The following users liked this post:
someguywithajag (08-08-2016)
#19
Interesting that removing the Andy bracket solved your problem; prompted by the original title of the thread, could you by any chance have fitted the timing chains a tooth or so out of their correct position? It will run quite reasonably, but not quite right. How do I know this? I replaced the top timing chain and set the timing by eye rather than using the camshaft locking tool, and it ran but not correctly.
If you were a tooth advanced, removing the Andy bracket would retard you by about a tooths worth I think. Anyway, alls well that ends well, and congratulations on tracking it down.
If you were a tooth advanced, removing the Andy bracket would retard you by about a tooths worth I think. Anyway, alls well that ends well, and congratulations on tracking it down.
#20
"If you have my bracket fitted, then you can’t position the missing tooth in line with the sensor to find TDC. However, there are two more accurate ways to find TDC. The easiest, but less accurate, is to use the TDC pointer bolted onto the front cover. There is a white triangle marked on the front face of the trigger wheel in line with the leading edge of the 11th tooth anti-clockwise from the missing tooth.

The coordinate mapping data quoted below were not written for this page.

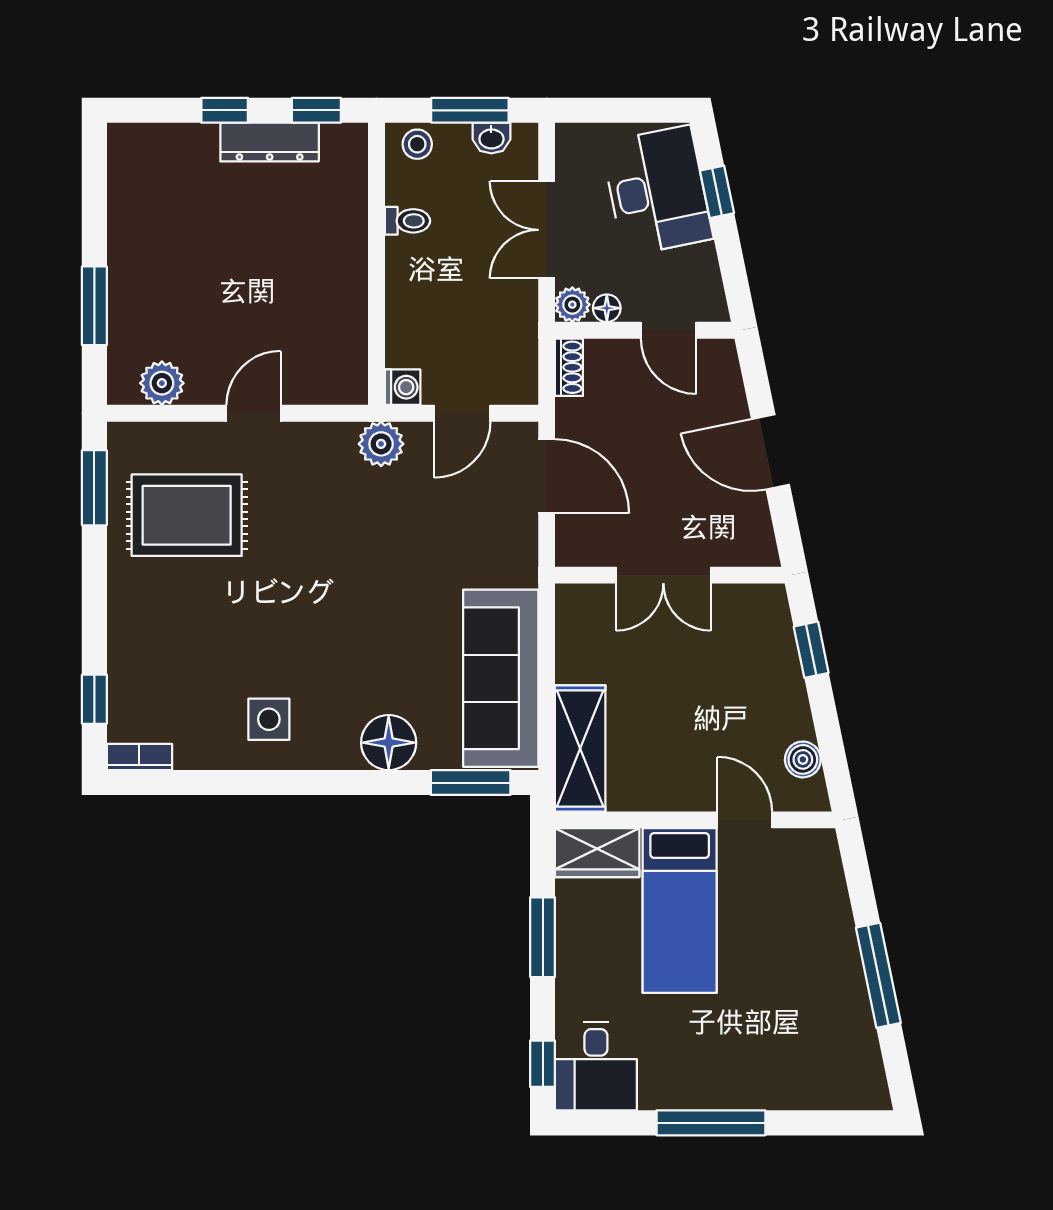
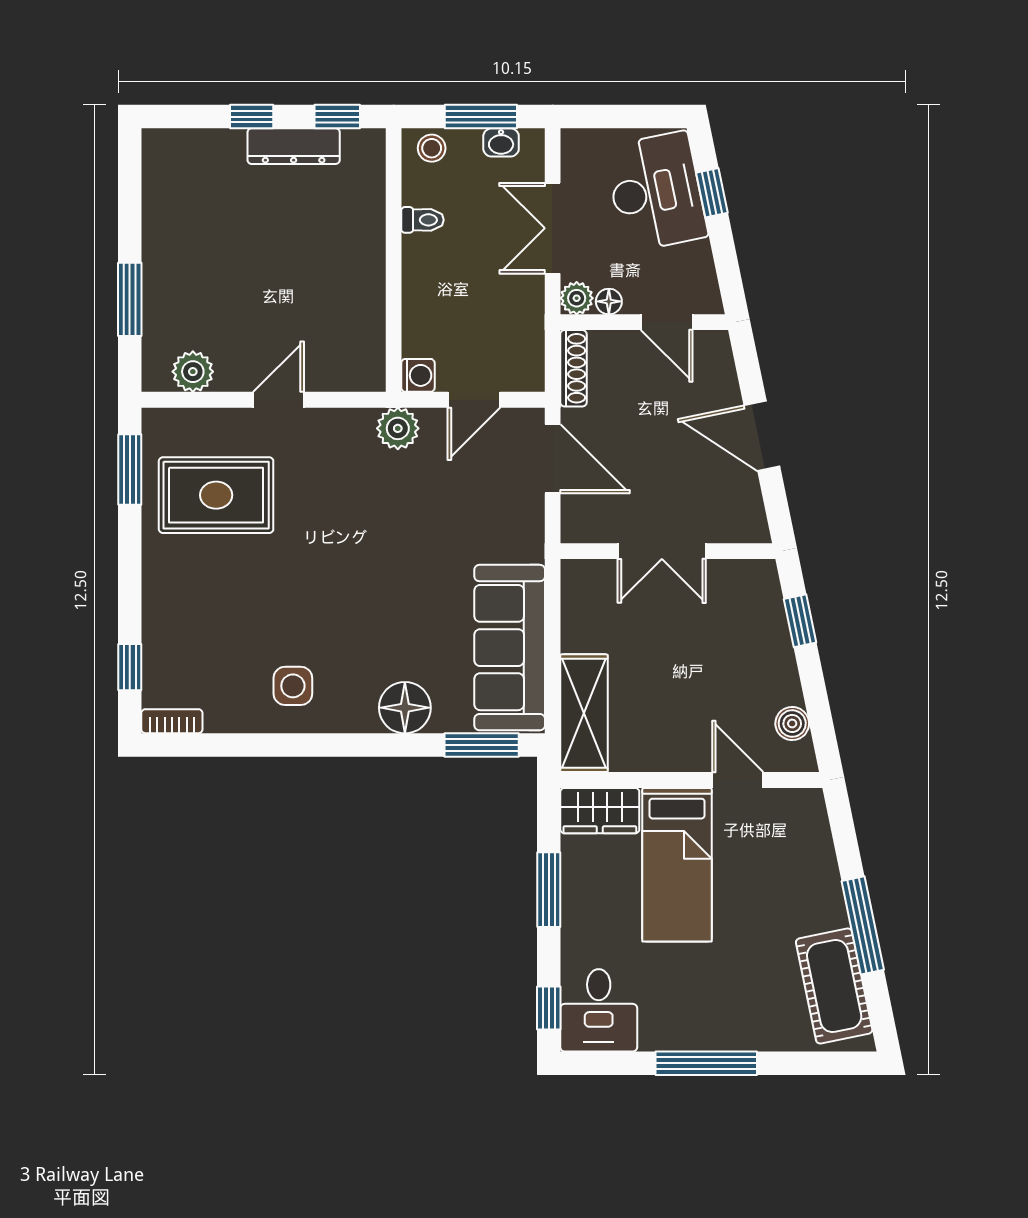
shoe rack: (569, 367) -> (573, 368), width x1.43
cot: (848, 1040) -> (834, 986), added

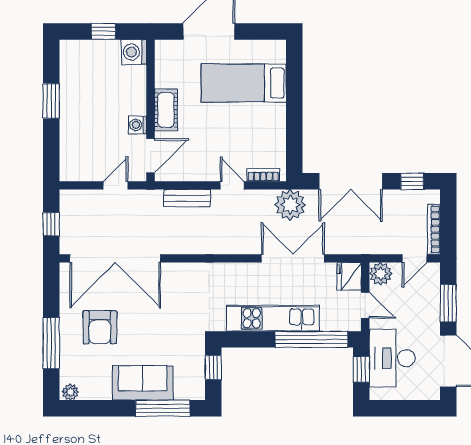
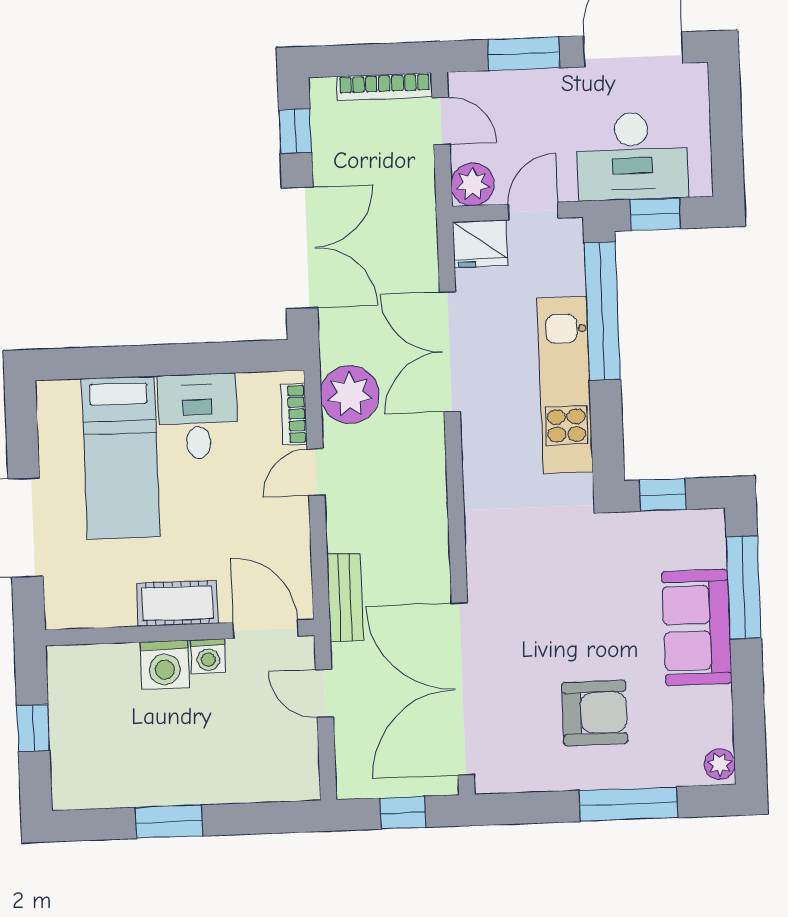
washing machine: (134, 52) -> (165, 665), moved
desk: (264, 124) -> (198, 416), added
bench: (187, 198) -> (345, 597), moved
plant: (290, 205) -> (350, 395), moved
double door: (115, 258) -> (463, 689), swing flipped

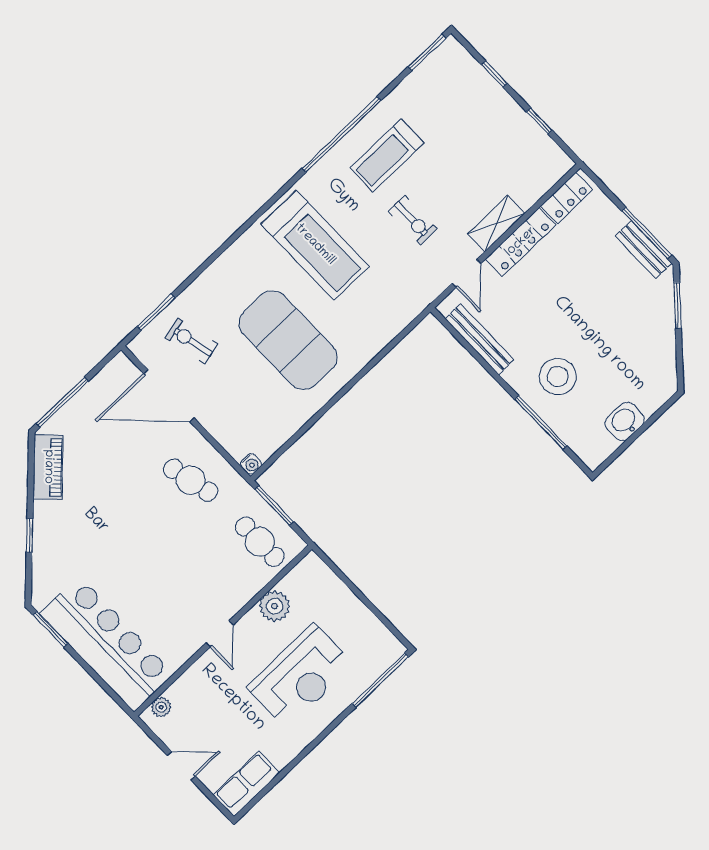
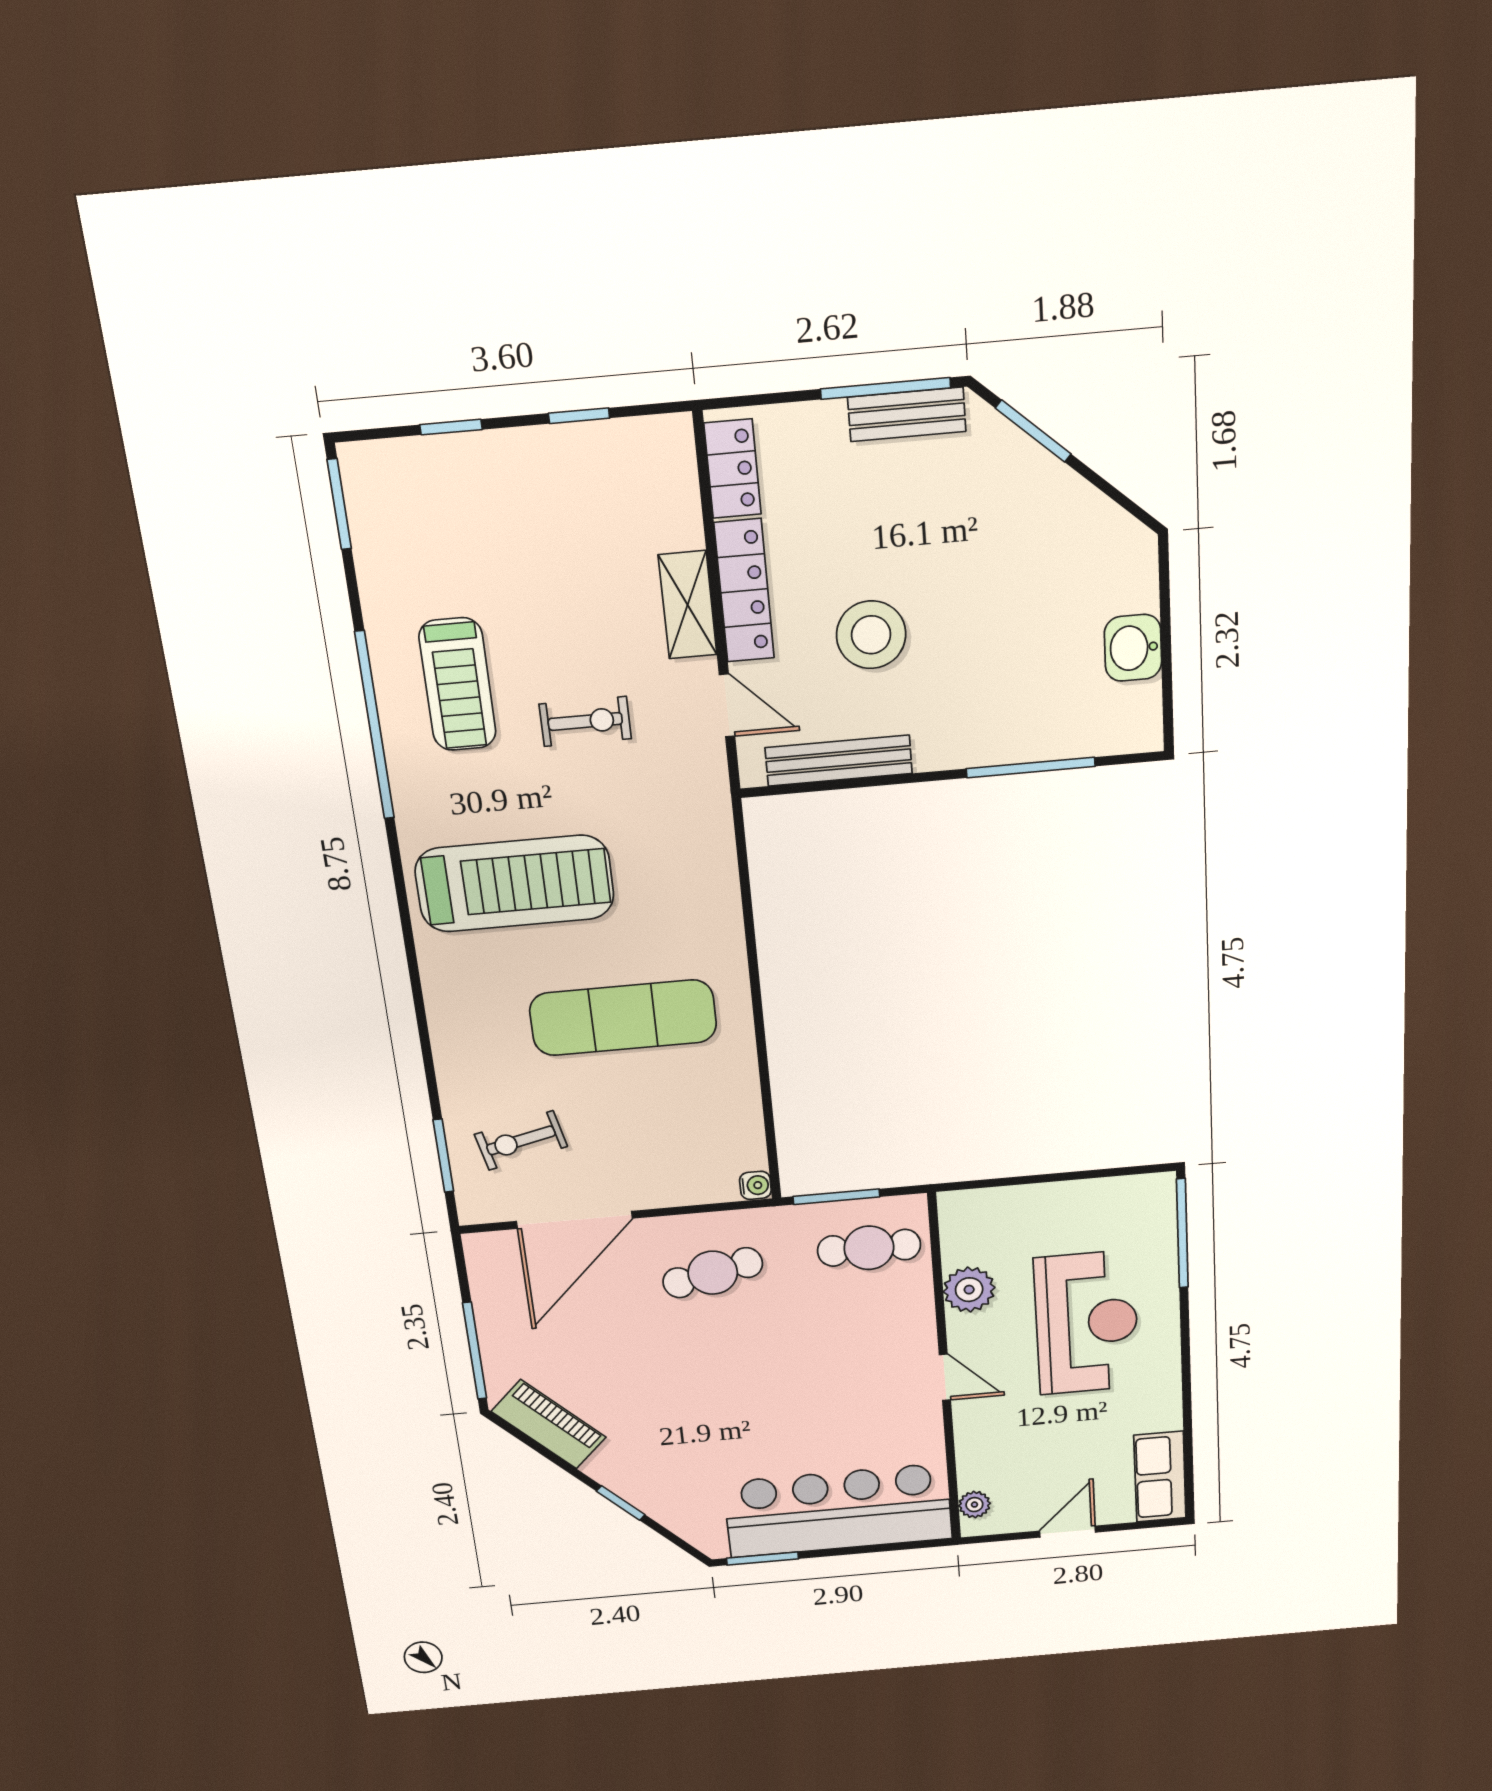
exercise mat: (288, 340) -> (623, 1018), width x0.68
stool: (558, 376) -> (871, 635), moved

To position the engine at TDC, line up the point of this triangle with the lower edge of the TDC pointer bracket.
The more accurate way it to buy a tool which screws into the spark plug hole on cylinder 1. It uses a dial test indicator to to measure when the piston is at TDC.
Once you have timed the cams at TDC, you can use the camshaft timing service tool to time the cams. Please note that the half engine speed sensor may now be correct or 180 degrees out of position, depending on how far you have turned the engine to find a TDC. You will need to do a search on the internet forums or use the service manual to find information about timing the half engine speed sensor."
"half engine speed sensor" = The round circular object with an observation window on the left side of the engine. To set it properly you just loosen the screw beside it and rotate the whole assembly until the hole is centered inside the circular viewing window.
Though I don't know if after changing the intake manifold significantly affects engine dynamics while installing the said bracket...? something to do with the proper fuel/air ratios and ignition timing...?
I hope that information helps some poor soul in the future
P.S. Thank you Andy
Last edited by someguywithajag; 08-08-2016 at 07:25 PM.